* _Text passage_
┌──

Two of Clary et al.’s (1998) motivational categories—values and protective—are central among employees’ articulations of why they engage. However, employees presented these motivations in a particularly personal and place-based manner.
Community-driven prosocial motivations took primacy over career, organizational benefits, or a sense of organizational commitment (Brockner et al., 2014; do Paço et al., 2013). Personal career benefits, organizational identity, and commitment were evident within employees’ discussions but predominantly as by-products, rather than primary motivations. The research identified a weak connection to personal career progression, highlighted by the negative attitudes many employees expressed toward connecting EV to appraisals: I wouldn’t ever want to put that sort of stuff into an appraisal, . . . you’re just setting yourself up for making volunteering a competition, . . . you’re forced to do it, to do well in your job basically rather than you’re doing it because you want to. (Food Focus Group)
While the data confirm that employees’ motivations are a key factor shaping engagement in EV, examining motivations through employees’ own interpretations reveals a more nuanced articulation absent from earlier studies. Importantly, it reveals a more complex picture, illuminating multiple motivations (Clary et al., 1998) and problematizing more linear EV approaches which demarcate between prosocial or self-serving.

└──

* _Provided data_
┌──

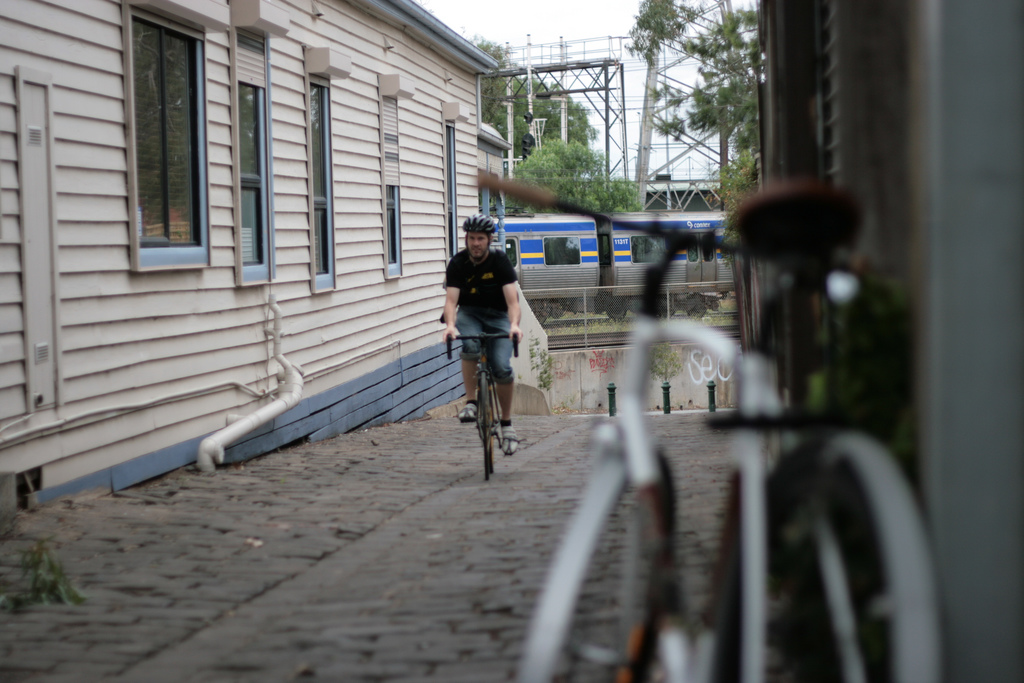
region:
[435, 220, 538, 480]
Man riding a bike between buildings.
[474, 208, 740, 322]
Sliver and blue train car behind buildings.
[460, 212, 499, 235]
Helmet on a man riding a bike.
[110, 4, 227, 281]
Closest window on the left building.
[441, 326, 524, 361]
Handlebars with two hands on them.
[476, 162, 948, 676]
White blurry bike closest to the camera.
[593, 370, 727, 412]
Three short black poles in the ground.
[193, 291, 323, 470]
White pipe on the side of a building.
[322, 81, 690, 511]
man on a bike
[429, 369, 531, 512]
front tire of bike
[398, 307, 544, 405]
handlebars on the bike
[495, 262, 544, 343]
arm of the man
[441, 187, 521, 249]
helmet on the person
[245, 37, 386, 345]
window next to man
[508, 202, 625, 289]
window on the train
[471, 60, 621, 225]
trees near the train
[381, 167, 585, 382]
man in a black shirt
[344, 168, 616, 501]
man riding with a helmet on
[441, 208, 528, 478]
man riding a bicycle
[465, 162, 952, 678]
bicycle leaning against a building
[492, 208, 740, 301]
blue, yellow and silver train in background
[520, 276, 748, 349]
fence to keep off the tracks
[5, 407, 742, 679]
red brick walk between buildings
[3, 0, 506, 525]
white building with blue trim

└──
┌──

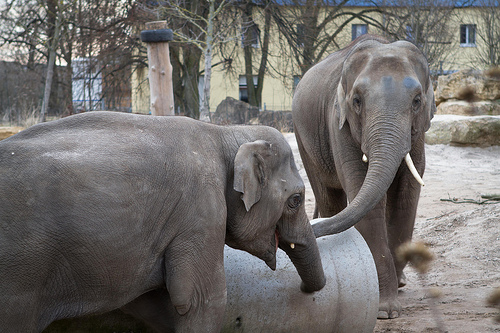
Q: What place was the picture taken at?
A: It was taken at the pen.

└──

* _Exercise set_
1 – Reproduce the stretch of the employee volunteering text above from "Two of Clary" through "and place-based manner.".
2 – Translate this sentence from the employee volunteering text into Spanish: "Personal career benefits, organizational identity, and commitment were evident within employees’ discussions but predominantly as by-products, rather than primary motivations."
3 – Continue the employee volunteering text from where it stops.

* _Answers below_
1 –
Two of Clary et al.’s (1998) motivational categories—values and protective—are central among employees’ articulations of why they engage. However, employees presented these motivations in a particularly personal and place-based manner.

2 – Los beneficios profesionales personales, la identidad organizacional y el compromiso eran evidentes en las conversaciones de los empleados, pero predominantemente como subproductos, más que como motivaciones principales.

3 –
Connecting Motivations to Outcomes
A sense of contributing to corporate citizenship was not absent in our data with employees highlighting “benefits to the brand” as a key business outcome. In several cases, employees recognized that their organization had embraced EV as a way of responding to local community criticisms. While rarely attributed as a primary motivation, employees identified this as an important outcome especially where criticisms were perceived to be unfair or inaccurate. This was particularly noticeable within the banking sector where all employees identified volunteering as a chance to redress the balance of negative publicity following the 2008–2009 financial crisis: tell someone you work in a bank you instantly get the “oh a million pounds worth of bonuses” comment . . ., so it’s quite nice just to go out and have someone say “oh wow [company name] is doing this, that’s really good.” (Finance Focus Group 1)
Similar sentiments were found in the telecoms company which had experienced negative press coverage: [company name] has had a lot of press with people saying “you do nothing for the community . . .” and I knew it to be untrue. I just wanted to make sure I was part of proving that it was untrue. (Telecom Interview 1)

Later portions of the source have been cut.